On a regular day, for most people, cellphones remain a luxury. Sure, we use them to communicate and for a lot of other useful things, but we don't need them to interact with the outside world.

That's not the case currently, and it's why AT&T (NYSE:T) has decided to close on 40% of company-owned stores due to coronavirus. The company will also reduce hours at stores remaining open, close all locations on Sunday, and reduce hours at the operating stores.

A person holds a smartphone.

For some, a smartphone has become an essential lifeline during the coronavirus pandemic. Image source: Getty Images.

Why is AT&T staying open?

AT&T's move comes after T-Mobile(NASDAQ:TMUS) decided to close 80% of its company-owned stores but keep locations open to serve customers both gave similar reasons.

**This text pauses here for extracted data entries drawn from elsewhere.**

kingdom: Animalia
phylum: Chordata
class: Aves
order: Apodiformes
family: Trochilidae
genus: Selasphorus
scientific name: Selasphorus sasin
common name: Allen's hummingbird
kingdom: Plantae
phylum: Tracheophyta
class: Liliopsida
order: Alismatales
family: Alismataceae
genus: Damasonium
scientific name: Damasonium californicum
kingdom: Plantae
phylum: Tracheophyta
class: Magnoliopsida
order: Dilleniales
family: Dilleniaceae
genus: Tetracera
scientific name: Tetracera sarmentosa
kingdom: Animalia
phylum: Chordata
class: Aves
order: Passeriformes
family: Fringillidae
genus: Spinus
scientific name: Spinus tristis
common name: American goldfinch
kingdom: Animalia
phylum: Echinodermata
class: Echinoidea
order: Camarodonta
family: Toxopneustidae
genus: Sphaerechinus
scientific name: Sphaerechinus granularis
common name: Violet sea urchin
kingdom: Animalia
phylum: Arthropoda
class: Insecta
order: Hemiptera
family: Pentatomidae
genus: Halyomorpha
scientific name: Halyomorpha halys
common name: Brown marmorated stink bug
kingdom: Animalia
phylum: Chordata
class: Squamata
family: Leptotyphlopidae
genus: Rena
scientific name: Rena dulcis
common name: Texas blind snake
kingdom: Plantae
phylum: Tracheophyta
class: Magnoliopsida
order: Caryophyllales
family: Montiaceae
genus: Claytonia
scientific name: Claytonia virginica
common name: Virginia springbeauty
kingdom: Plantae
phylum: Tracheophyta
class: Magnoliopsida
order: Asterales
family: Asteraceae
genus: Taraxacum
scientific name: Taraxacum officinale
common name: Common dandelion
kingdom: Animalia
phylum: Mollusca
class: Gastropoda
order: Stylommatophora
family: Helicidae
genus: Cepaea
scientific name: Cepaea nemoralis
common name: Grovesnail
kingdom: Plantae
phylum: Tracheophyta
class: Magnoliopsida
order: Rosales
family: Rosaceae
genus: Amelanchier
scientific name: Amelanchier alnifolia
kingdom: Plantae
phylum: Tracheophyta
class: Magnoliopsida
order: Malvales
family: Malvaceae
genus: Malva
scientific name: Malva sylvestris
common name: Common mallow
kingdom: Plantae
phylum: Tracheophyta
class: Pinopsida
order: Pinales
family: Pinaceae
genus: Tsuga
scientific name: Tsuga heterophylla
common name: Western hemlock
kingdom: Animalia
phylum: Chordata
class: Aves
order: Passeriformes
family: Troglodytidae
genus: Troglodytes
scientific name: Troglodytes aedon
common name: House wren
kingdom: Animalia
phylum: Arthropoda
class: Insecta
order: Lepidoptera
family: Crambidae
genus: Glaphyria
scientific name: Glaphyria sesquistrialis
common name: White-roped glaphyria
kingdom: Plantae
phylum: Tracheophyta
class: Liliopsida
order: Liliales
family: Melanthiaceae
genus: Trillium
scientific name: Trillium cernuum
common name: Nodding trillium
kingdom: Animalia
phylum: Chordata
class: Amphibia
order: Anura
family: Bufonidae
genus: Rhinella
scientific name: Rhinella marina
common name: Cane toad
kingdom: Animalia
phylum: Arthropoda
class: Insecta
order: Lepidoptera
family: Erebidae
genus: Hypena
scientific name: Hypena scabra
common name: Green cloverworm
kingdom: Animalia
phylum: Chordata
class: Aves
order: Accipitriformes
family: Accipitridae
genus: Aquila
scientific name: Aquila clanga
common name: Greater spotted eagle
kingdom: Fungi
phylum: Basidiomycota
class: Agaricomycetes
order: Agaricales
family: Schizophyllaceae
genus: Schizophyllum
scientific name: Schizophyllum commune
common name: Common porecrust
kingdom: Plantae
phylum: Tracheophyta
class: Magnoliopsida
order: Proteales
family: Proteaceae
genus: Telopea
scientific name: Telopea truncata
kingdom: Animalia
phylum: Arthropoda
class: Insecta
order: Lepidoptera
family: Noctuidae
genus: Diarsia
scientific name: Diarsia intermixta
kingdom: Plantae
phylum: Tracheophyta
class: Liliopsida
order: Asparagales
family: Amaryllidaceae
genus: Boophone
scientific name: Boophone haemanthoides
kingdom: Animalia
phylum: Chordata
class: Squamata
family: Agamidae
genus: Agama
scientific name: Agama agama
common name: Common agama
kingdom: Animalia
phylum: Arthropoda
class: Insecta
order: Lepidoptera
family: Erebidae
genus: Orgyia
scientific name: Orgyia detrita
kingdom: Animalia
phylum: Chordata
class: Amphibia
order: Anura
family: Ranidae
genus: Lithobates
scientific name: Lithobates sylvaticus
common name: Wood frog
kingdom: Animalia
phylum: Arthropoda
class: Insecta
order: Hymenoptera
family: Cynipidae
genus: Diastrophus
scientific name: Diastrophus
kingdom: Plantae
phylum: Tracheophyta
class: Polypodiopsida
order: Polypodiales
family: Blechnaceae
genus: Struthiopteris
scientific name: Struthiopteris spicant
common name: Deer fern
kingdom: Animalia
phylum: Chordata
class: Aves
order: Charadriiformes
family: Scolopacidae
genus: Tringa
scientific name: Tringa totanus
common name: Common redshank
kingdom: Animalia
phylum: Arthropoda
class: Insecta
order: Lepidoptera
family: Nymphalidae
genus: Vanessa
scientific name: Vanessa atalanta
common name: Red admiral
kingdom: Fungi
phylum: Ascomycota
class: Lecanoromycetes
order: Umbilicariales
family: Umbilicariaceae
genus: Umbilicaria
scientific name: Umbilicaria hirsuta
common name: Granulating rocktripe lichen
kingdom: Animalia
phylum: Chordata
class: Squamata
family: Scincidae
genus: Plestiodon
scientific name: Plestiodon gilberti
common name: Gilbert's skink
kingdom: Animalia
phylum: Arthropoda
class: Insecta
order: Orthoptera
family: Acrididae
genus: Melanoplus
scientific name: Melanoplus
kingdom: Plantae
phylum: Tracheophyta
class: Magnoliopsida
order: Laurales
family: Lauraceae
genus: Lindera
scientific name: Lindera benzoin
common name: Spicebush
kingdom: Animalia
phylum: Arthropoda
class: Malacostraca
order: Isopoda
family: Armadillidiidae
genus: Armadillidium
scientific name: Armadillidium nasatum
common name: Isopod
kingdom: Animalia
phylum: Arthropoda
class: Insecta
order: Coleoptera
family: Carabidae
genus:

"Connectivity is always essential to our customers -- doctors and nurses, first responders, governments, banks, grocery stores, pharmacies, and others delivering vital services," AT&T posted on its website. "It's even more critical during a public health crisis that's challenging everyone. In fact, as a critical infrastructure provider, AT&T views it as our civic duty to step up and keep our customers and communities connected."

AT&T needs to do this

Much like T-Mobile AT&T has pledged to increase cleaning and sanitizing in its stores. It also plans to practice social distancing to minimize the risk of infection.

In these trying times, people need access to their phones. Many Americans lack landlines and without working mobile phone service they would be cut off. People should only visit an AT&T store if it's essential -- now is not the time for a voluntary upgrade -- but if you need a working phone, the company is staying open to meet your needs.